Sin Jesucristo, el camino hacia el necesario encuentro con Dios es muy difícil. Pero sin encontrarse con Dios, el hombre no puede encontrarse con las profundidades de su humanidad, donde se encuentran las huellas de Dios. La insistencia de Benedicto XVI en que la Iglesia debe centrarse en Dios revelado y entregado en Jesucristo, y mirar por encima de todo y en su centro a Jesús es, en el Papa, una preocupación profundamente humanística y humanizadora. Le preocupa el hombre y su futuro; y por eso nos pide a la Iglesia, y a todos, que centremos nuestra mirada en Jesucristo.

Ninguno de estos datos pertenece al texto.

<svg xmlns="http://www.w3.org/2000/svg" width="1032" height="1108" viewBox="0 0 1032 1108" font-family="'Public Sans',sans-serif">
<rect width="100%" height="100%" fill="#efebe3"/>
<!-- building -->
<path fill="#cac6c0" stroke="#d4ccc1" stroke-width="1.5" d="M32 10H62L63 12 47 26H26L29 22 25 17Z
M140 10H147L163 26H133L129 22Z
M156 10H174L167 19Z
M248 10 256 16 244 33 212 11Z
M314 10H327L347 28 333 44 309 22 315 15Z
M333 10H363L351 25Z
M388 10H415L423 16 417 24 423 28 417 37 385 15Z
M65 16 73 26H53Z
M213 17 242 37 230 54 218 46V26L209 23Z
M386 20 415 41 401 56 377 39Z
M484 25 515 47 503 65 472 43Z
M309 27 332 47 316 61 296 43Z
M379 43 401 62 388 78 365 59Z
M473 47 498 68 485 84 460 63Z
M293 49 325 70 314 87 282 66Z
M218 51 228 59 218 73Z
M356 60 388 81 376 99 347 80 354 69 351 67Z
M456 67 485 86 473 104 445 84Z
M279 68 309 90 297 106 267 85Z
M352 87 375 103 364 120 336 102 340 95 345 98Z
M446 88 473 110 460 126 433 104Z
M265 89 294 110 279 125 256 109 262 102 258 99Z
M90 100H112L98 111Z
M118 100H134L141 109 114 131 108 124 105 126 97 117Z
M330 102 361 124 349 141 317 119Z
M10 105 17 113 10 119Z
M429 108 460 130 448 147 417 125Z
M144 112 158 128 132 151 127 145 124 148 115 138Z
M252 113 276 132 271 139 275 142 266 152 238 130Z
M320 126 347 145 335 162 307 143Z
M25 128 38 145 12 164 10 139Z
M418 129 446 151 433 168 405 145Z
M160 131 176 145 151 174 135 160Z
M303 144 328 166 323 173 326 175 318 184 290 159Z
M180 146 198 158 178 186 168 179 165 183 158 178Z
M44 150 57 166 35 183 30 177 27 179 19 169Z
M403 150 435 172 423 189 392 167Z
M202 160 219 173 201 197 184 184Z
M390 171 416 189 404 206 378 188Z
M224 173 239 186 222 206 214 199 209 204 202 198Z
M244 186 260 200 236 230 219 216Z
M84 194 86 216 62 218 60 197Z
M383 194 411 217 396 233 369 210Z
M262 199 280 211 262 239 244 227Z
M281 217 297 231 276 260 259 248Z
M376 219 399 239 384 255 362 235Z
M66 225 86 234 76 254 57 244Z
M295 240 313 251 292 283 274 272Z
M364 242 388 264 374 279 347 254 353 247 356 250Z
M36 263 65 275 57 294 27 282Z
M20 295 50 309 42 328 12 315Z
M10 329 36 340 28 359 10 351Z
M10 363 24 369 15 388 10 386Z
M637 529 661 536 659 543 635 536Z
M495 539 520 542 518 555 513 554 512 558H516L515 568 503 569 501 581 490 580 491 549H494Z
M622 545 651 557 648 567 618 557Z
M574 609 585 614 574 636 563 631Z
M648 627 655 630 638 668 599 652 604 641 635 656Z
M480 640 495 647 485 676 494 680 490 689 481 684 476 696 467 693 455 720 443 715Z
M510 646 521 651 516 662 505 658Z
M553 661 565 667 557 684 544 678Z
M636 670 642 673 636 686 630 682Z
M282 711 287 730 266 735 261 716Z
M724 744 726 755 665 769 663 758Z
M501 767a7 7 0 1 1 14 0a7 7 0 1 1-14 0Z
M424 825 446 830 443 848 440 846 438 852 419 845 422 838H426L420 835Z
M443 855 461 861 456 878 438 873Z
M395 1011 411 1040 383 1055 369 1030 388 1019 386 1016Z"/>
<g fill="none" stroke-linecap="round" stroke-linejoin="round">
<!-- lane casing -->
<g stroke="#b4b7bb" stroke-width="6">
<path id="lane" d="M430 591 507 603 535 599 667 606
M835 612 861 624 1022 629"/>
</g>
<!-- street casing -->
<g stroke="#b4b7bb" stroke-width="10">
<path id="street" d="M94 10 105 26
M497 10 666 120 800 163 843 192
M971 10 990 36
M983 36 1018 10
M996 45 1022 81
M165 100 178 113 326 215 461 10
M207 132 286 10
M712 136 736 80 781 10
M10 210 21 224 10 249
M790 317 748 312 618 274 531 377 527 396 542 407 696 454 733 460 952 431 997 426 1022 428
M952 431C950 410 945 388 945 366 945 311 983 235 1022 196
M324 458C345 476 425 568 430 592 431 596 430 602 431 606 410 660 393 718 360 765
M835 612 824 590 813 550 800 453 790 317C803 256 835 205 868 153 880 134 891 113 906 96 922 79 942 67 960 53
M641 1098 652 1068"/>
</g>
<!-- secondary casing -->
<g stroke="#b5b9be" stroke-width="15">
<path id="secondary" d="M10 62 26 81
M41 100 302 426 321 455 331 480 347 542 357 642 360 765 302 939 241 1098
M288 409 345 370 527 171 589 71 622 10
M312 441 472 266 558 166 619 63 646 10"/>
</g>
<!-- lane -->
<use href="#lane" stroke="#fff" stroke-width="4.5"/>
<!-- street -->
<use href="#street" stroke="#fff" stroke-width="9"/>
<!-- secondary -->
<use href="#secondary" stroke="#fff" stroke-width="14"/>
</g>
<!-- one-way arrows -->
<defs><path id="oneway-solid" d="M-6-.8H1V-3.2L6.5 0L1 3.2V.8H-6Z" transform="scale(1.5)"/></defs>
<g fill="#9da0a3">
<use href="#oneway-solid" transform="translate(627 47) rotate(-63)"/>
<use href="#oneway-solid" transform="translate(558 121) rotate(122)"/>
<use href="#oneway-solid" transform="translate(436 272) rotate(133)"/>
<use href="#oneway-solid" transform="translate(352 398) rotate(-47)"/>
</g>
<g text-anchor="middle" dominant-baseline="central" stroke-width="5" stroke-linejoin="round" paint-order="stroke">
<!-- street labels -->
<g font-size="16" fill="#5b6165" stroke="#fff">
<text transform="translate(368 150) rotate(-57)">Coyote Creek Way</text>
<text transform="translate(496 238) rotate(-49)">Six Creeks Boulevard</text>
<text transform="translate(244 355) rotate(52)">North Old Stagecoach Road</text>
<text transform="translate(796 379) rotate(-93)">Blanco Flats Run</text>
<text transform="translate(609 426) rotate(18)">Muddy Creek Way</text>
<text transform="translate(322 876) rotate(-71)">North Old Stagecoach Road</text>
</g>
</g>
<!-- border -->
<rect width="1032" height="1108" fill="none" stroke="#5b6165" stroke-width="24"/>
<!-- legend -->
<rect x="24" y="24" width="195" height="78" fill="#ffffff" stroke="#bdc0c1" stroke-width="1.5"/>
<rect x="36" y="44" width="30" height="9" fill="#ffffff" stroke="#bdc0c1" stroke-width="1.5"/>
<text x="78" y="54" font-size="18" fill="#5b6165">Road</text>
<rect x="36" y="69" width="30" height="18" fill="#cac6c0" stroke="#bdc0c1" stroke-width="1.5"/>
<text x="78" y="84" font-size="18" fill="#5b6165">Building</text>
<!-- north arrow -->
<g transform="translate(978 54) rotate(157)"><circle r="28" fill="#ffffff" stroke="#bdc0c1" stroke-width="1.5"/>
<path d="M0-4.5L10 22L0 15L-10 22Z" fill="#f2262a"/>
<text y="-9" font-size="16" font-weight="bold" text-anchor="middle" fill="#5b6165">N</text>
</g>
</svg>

Por eso, su último libro —que, además de tener una altura y densidad teológica singular— nos desvela el «alma» de Benedicto XVI y nos traza el camino por dónde seguir para que haya una humanidad nueva hecha de hombres nuevos con la novedad de Jesús de Nazaret, el Hijo de Dios vivo venido en carne. Esto es lo que, por encima de todo, necesita nuestro mundo; esto es lo más decisivo y de pleno futuro para nuestro tiempo.